[Ice-Caves of France and Switzerland by George Forrest Browne]@TWC D-Link bookIce-Caves of France and Switzerland CHAPTER V 10/29
The chambermaid was a boy, and under his auspices a sheet of postage-stamps and a lead pencil vanished from the table.
When it was suggested to him that possibly they had been blown into some corner, and so swept away, he brought a dustpan from a distant part of the house, and miraculously discovered the stamps perched upon a small handful of dust therein, deferring the discovery and his consequent surprise till he reached my room.
It was curious that the stamps, which had before been in an open sheet, were now folded neatly together, and curled into the shape of a waistcoat-pocket.
He was inexorable about the pencil.

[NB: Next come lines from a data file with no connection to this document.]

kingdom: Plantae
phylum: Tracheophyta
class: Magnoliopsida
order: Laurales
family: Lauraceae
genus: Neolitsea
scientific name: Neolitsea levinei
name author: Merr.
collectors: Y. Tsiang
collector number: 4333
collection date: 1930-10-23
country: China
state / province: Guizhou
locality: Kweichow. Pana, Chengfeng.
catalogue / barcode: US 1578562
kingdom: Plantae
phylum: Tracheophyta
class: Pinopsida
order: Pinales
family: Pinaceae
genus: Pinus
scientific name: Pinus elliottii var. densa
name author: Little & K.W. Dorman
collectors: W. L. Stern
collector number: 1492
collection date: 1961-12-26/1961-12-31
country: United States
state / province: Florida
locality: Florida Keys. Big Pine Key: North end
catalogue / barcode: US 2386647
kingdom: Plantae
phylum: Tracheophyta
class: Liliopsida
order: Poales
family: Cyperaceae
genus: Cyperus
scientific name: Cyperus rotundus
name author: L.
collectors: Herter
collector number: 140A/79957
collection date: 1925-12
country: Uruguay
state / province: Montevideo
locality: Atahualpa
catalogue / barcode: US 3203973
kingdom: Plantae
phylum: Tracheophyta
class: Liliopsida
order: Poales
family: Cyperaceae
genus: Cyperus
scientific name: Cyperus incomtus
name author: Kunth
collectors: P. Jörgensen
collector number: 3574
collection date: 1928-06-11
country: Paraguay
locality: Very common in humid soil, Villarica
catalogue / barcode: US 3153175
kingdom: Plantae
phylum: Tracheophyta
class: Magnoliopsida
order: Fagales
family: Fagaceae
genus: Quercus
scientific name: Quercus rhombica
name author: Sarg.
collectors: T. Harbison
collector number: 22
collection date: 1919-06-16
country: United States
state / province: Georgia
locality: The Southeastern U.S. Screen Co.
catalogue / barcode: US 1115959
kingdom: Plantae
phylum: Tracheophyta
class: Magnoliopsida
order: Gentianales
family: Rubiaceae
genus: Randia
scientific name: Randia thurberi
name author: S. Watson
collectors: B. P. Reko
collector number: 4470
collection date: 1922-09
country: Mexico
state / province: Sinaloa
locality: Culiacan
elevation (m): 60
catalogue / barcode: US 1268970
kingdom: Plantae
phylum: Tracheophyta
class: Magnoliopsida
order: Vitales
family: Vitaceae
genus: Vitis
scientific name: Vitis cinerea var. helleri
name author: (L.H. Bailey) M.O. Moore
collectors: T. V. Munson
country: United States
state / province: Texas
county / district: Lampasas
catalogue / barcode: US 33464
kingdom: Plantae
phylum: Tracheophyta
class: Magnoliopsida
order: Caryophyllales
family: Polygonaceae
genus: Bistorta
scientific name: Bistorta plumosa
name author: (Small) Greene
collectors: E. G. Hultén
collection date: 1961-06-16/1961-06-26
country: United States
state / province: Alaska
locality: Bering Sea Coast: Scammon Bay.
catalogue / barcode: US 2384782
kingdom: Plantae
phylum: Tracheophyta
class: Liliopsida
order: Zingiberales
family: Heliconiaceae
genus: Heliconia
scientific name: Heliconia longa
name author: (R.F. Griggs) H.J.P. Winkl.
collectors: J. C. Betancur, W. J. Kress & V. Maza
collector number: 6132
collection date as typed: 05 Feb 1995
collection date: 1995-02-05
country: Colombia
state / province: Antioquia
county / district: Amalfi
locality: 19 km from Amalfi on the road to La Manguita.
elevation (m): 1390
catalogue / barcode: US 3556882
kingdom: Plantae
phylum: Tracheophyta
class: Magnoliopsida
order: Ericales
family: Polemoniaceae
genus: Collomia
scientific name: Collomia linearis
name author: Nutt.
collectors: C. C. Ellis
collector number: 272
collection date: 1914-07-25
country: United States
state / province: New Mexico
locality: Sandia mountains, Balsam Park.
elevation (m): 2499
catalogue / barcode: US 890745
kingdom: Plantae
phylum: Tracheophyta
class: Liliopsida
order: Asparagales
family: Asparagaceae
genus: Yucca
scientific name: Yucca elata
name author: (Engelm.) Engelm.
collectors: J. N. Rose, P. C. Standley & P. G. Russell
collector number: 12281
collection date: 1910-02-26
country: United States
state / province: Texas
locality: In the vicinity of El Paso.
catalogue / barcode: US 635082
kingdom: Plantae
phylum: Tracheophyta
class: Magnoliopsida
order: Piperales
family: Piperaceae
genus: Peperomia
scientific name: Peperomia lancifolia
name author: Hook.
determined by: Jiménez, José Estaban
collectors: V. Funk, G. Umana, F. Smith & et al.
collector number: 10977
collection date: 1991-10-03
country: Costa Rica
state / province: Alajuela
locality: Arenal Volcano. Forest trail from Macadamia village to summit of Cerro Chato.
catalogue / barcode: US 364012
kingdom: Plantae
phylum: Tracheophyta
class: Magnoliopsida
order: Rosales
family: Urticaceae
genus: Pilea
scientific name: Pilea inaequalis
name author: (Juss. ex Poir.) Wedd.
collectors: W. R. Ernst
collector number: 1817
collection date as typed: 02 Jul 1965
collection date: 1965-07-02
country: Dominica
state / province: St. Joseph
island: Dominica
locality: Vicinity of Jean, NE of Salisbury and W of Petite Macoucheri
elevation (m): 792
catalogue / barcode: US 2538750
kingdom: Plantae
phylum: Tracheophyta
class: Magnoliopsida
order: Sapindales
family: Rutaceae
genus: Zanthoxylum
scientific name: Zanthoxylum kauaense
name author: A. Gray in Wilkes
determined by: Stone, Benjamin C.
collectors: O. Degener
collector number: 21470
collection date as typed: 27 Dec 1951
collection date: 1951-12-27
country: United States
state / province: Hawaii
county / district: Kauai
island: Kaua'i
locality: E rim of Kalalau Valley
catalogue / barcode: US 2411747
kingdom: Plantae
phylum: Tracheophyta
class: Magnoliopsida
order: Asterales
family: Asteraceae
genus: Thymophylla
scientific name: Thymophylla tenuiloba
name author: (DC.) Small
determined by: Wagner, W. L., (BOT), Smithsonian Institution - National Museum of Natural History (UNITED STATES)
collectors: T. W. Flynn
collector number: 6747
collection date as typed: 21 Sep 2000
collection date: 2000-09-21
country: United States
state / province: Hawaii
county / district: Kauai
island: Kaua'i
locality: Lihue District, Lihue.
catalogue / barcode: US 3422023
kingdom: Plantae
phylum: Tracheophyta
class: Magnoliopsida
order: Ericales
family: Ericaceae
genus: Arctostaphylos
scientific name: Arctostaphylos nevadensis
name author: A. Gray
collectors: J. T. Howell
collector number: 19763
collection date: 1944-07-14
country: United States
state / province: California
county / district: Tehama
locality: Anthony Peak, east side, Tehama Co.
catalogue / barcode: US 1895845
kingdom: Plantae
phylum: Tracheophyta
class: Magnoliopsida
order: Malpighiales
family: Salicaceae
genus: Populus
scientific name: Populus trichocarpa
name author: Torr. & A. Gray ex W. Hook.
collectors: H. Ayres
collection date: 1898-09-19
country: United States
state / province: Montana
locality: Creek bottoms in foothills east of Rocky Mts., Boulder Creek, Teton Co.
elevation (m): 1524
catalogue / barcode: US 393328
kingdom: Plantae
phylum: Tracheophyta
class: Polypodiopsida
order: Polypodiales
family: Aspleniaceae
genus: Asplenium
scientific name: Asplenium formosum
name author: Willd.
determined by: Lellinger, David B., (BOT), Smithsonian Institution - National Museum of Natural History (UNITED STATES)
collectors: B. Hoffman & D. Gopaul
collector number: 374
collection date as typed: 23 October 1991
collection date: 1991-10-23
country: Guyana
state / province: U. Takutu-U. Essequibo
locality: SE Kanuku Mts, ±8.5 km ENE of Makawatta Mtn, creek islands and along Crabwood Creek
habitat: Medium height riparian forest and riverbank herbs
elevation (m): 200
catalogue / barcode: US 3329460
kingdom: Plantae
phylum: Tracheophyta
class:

No certain information could be obtained in the hotel respecting the glaciere; so an owner of carriages was summoned, and consulted as to the best means of getting there.
He naturally recommended that one of his own carriages should be taken as far as the Abbey of Grace-Dieu, and that we should start at five o'clock the next morning, with a driver who knew the way to the glaciere from the point at which the carriage must be left.[34] Five o'clock seemed very early for a drive of fifteen miles; but the man asserted that instead of five leagues it was a good seven or eight, and so it turned out to be.